Alientos en la Lluvia

Alientos en la Lluvia

domingo, 2 de noviembre de 2014

Eras tú


El orgullo de las grandes ocasiones ya no está aquí. Es el yo secreto, íntimo, sin justificación.
Tan solo he visto, como un relámpago que ha atravesado el cénit de mis pupilas, la blandura de todo el peso de la vida, de los días que se amontonan a puñados como lindos, suaves y machacones puñetazos.
Han logrado hoy las despedidas en las que no pude abrazarte, las conversaciones de hipótesis, los recuerdos de ti en silencio, el silencio de una silla sin ti -como bien pudo suceder cualquier otro día- atravesar mi atmósfera de persona al fin, apretarme el pecho y recordarme rogar compasión.
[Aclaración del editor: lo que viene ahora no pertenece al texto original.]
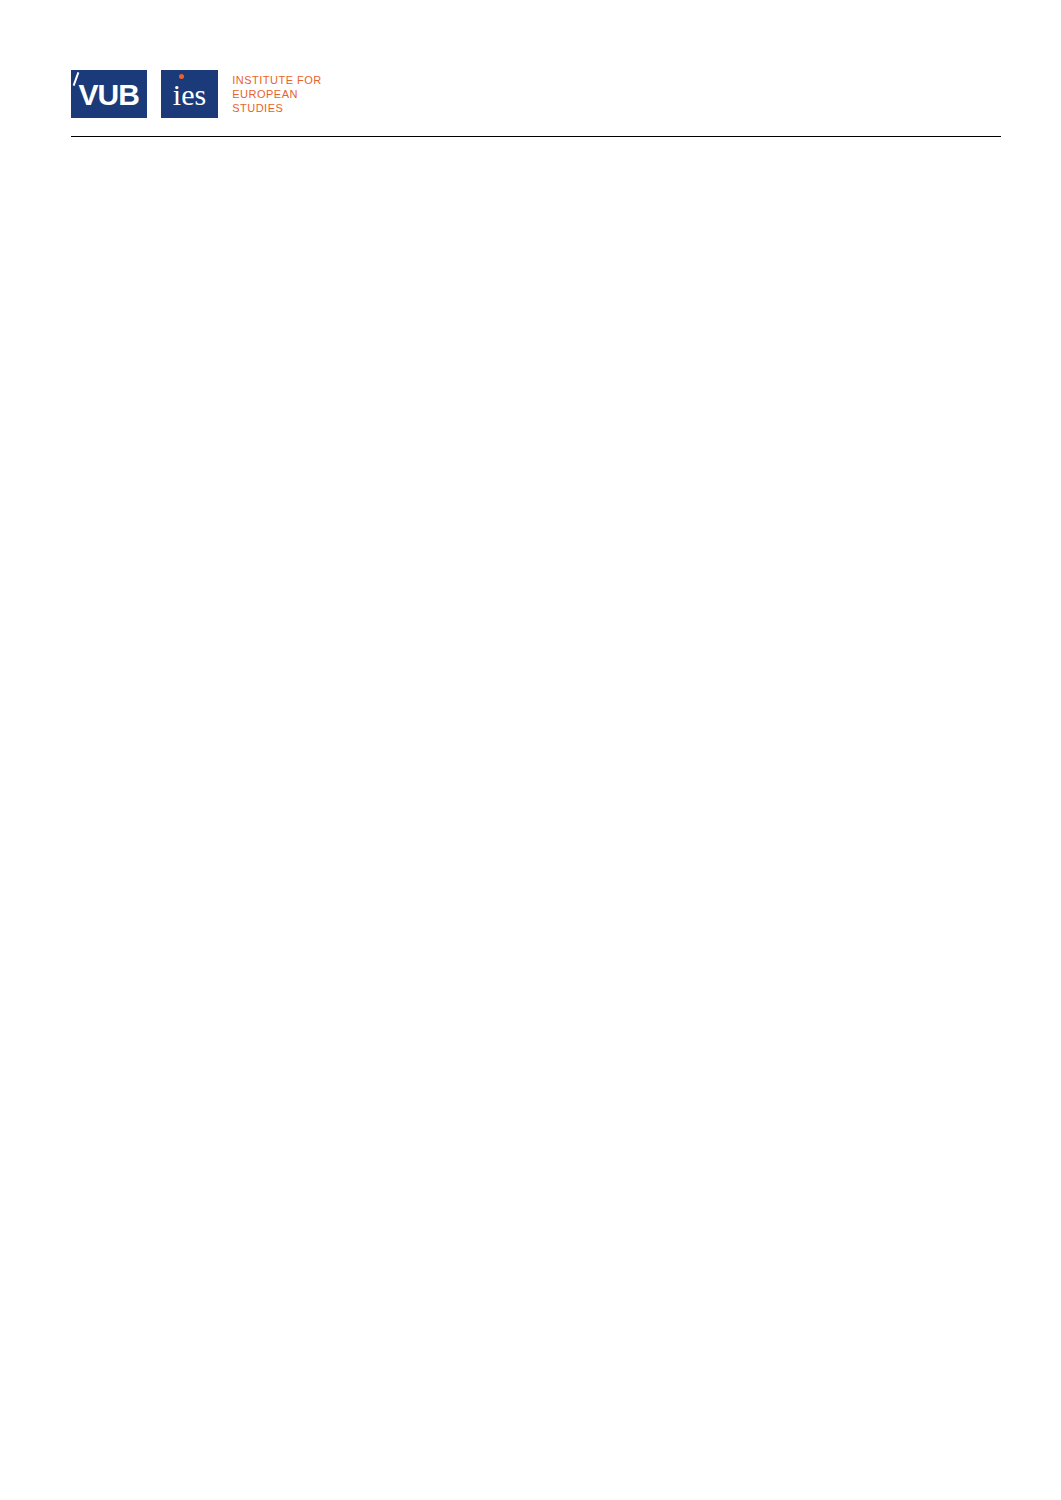VUB
ies
INSTITUTE FOR
EUROPEAN
STUDIES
Escena de gran humor de compensación. La figura de un hombre trasluce más o menos rasgos de quien parece ser, en un escenario entarimado de madera rodeado de decenas de adultos libres. Las grandes risotadas estentóreas resuenan en la amplia sala de la cafetería frecuentada por gente bien. Me he refugiado huyendo de las cosas que asustan, corriendo delante del miedo que me lleva hasta allí efectivamente. Les temo, pero me he precipitado, nerviosamente feliz, hacia uno de tantos escenarios que condensan la ilusión de lo que es todo. Sentado en una esquina, suspiro aliviado mientras una camarera me repite una y otra vez, con volumen cada vez mayor, una fórmula para que la deje cumplir su trabajo. No han de tardar en encontrarme.

La diversión se intensifica en derredor. Qué espantosa tragedia me es dado presenciar.
Resuenan cristales de combinados de alcohol, y la algarabía vocinglera raya en la felicidad inconsciente, plena. Las lágrimas están próximas a caer de mis ojos, que se entornan ante tamaña barahunda despreocupada.
La bella camarera regresa, y vuelve a interpelarme. La miro mover sus labios, y fragmentos de un idioma que pudo ser el mío -el instinto induce eso- resuenan como explosiones entre nosotros dos, que parecemos dos auténticos fantasmas protagonistas en ese preciso instante.
Al fin, sonrío ante la inconveniencia de que nos encontremos en dos dilemas diferentes. Ella no puede comprenderme, y yo, que descanso y me pierdo en la lamentable alegría de los desconocidos, no alcanzo tampoco a compadecerla.
Tras unos instantes después, acuden más y más desconocidos revestidos de tonos grises. La más inmensa pena se apodera de mi escena, al tiempo que braman las risotadas, las bromas del mal gusto. Ella se torna poco a poco más distante, y se reúne conmigo en un mirarnos desconcertado entre todo aquel sinsentido. Más y más voces de fondo, me siento empujado, golpeado en un par de ocasiones. Ella no se disculpa, pero me susurra ahora en un idioma que se está desintegrando en medio de gran tormenta.

Horas más tarde, despierto sobre el asfalto de la noche, que me da suelo para que no caiga hasta el centro de la tierra. Suenan unos tacones, y mi interlocutora incomprensible se arrodilla y acaricia mi frente, mis ojos. Siento un beso, y comienzo a recoger los hilos desordenados por el tiempo y los vientos lejanos.
He regresado a los recuerdos, y a ese país donde lo que se dice tiene alguna clase de valor. Habla. Me dice que basta de sufrir, que huya pero cogido a su mano cuando soñemos juntos de nuevo.
Nos besamos largamente, y me jura por fin, ahora, que eres tú.